* _Directive_
Please output, word for word, the part of the smart manufacturing article running from "While advanced manufacturing" up to and including "(i.e. data interoperability).".

**** Passage provided ****

Smart Manufacturing: Integrating OT and IT to Enable Data as Key Manufacturing Asset

In a recent National Defense Industry Association (NDIA) meeting on advanced manufacturing, data was characterized as “the new ‘oil,’ we need to figure out how to refine it.” On the future of advanced manufacturing at a recent Manufacturing Leadership Council meeting, fellow panelists and I were consistent, “the bottom line is a data-driven environment for manufacturing,” “from experienced-based manufacturing to evidenced-based manufacturing,” “data is fueling everything, we need to learn how to handle it,” and “make data a key manufacturing asset.”

So how are data at the economic center of next-generation advanced manufacturing when manufacturing has been digitizing operations for 30 years? Highly compartmentalized manufacturing line operation and supply chain enterprises are being restructured for operational data interconnectivity and significantly greater overall productivity. For example, dynamic recipe management is enhanced with right-time property data from upstream suppliers. Local product precision is being improved significantly with real-time, in situ qualification.

The production of specialized materials and products with increased value-add customizations are being accelerated, often in smaller lots, with extended upstream and downstream interoperability and global orchestration. For example, sensing/modeling upstream product tolerances and managing equipment maintenance makes it possible to manage downstream tooling with machine configuration management. Zero incident, zero defect manufacturing using far less energy and material offers reinvestment potential. The Clean Energy Smart Manufacturing Innovation Institute (CESMII) has estimated economic savings in U.S. manufacturing at $200 billion over 10 years for a mere 5-10% uptake in Smart Manufacturing practices. Virtual enterprise businesses that can more rapidly form and maximize physical facilities for market opportunity are spurred by business agreements that define selective interoperable data.

While advanced manufacturing needs data in the right form at the right time, industry is presently managing interconnected data to greatest complexity. There is a long list of important methodologies under ‘brand’ labels – big-data analytics, data lakes, data-based modeling, AI, machine learning, etc., that won’t scale or be usable unless “good, understandable” data (i.e. contextualized data) are readily available. Data won’t be available unless business agreements, IP and information security are managed differently. Over 90% of the effort and cost of a data project is just ‘getting’ good data into a useful format. Smart Manufacturing has examples of ‘not smart’ efforts in which over 200 hours are needed to securely integrate just two vendor software products and set up the selection and security of the data to be exchanged (i.e. data interoperability).

**** Information ****

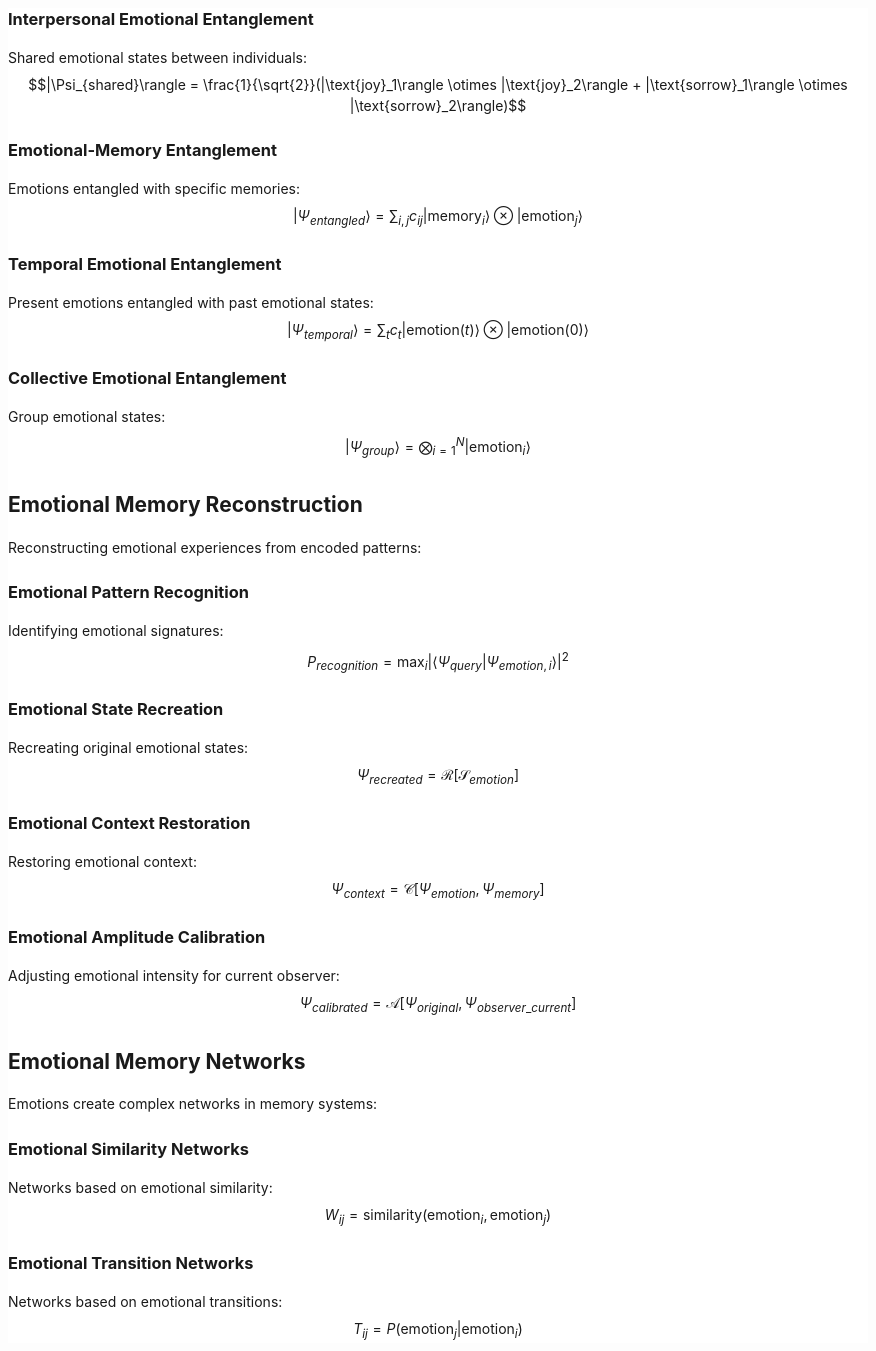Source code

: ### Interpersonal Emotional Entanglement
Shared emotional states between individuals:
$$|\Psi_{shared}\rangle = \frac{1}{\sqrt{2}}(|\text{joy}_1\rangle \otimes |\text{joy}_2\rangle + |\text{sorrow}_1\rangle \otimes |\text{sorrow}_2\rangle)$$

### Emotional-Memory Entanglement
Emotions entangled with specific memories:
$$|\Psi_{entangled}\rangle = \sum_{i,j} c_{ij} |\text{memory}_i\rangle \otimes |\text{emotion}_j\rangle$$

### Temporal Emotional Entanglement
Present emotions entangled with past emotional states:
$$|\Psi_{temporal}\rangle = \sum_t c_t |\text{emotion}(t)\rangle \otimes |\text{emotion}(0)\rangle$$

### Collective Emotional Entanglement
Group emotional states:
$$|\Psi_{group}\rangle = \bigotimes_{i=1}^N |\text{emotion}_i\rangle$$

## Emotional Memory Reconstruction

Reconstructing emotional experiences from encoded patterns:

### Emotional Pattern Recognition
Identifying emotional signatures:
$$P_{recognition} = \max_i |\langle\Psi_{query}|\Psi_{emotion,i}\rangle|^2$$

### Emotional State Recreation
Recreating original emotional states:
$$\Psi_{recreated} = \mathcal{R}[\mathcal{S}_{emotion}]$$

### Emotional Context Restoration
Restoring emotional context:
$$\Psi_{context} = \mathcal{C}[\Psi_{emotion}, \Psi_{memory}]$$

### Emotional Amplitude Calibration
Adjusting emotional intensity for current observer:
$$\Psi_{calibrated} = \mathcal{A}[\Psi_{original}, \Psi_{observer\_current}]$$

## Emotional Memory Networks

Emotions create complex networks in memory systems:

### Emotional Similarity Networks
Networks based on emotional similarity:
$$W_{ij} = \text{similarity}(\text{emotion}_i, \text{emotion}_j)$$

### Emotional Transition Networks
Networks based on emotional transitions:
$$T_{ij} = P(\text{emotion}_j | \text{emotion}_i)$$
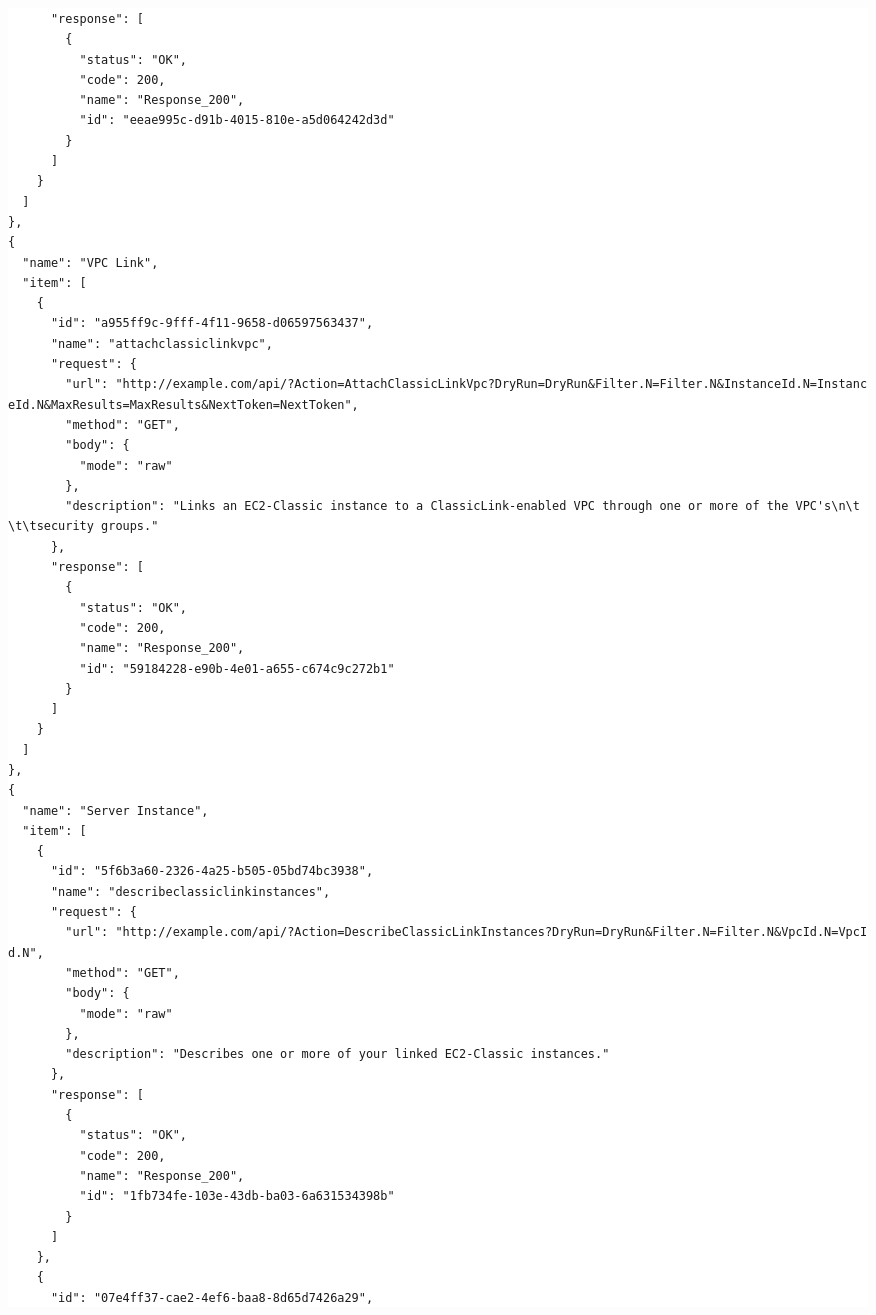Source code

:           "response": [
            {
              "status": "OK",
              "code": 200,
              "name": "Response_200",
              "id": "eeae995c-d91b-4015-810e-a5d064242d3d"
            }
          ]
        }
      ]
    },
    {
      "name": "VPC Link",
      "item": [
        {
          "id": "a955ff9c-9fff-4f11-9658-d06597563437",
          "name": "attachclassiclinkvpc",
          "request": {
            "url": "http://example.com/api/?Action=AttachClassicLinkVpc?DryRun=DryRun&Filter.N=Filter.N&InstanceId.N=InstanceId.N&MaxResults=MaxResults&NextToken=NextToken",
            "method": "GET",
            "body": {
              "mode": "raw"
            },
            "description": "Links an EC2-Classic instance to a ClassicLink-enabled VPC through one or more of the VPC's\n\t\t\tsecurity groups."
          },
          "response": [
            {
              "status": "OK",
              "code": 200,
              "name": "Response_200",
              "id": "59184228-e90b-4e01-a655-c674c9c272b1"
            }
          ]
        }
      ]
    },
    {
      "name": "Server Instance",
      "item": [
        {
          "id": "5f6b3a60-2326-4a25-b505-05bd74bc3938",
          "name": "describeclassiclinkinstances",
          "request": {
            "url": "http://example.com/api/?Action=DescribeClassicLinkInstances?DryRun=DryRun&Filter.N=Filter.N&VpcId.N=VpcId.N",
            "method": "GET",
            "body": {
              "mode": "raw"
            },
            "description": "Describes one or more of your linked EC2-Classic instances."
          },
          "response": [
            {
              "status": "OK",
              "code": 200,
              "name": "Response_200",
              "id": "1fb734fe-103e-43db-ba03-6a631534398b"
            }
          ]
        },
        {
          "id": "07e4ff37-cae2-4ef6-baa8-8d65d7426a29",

****

* _Exercise solution_
While advanced manufacturing needs data in the right form at the right time, industry is presently managing interconnected data to greatest complexity. There is a long list of important methodologies under ‘brand’ labels – big-data analytics, data lakes, data-based modeling, AI, machine learning, etc., that won’t scale or be usable unless “good, understandable” data (i.e. contextualized data) are readily available. Data won’t be available unless business agreements, IP and information security are managed differently. Over 90% of the effort and cost of a data project is just ‘getting’ good data into a useful format. Smart Manufacturing has examples of ‘not smart’ efforts in which over 200 hours are needed to securely integrate just two vendor software products and set up the selection and security of the data to be exchanged (i.e. data interoperability).